Reproduce the entries verbatim, from their first line through the line containing "text от 05.03.2013".
begin Given entries
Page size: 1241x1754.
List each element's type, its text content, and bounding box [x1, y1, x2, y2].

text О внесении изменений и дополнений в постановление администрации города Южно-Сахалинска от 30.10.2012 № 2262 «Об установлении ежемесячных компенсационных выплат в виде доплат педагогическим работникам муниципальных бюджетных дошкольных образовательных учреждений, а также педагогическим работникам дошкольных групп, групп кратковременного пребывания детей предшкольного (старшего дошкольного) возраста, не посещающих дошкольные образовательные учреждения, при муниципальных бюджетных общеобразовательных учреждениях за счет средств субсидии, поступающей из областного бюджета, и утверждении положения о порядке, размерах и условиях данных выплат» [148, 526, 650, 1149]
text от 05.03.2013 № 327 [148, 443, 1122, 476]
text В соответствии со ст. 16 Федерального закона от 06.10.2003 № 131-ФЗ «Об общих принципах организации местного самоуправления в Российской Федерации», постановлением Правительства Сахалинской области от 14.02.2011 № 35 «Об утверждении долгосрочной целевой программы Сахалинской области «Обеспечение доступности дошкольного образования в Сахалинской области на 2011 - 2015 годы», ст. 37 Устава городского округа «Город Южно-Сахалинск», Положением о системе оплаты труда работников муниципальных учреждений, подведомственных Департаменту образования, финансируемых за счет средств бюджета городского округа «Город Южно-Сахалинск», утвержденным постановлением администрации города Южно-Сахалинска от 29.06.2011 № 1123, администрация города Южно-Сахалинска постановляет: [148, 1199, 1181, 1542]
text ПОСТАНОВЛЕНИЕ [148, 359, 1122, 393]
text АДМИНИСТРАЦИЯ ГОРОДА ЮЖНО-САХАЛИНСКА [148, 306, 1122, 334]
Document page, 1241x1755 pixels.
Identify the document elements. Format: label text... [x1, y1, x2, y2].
end Given entries
### In response
Page size: 1241x1754.
List each element's type, its text content, and bounding box [x1, y1, x2, y2].

text О внесении изменений и дополнений в постановление администрации города Южно-Сахалинска от 30.10.2012 № 2262 «Об установлении ежемесячных компенсационных выплат в виде доплат педагогическим работникам муниципальных бюджетных дошкольных образовательных учреждений, а также педагогическим работникам дошкольных групп, групп кратковременного пребывания детей предшкольного (старшего дошкольного) возраста, не посещающих дошкольные образовательные учреждения, при муниципальных бюджетных общеобразовательных учреждениях за счет средств субсидии, поступающей из областного бюджета, и утверждении положения о порядке, размерах и условиях данных выплат» [148, 526, 650, 1149]
text от 05.03.2013 № 327 [148, 443, 1122, 476]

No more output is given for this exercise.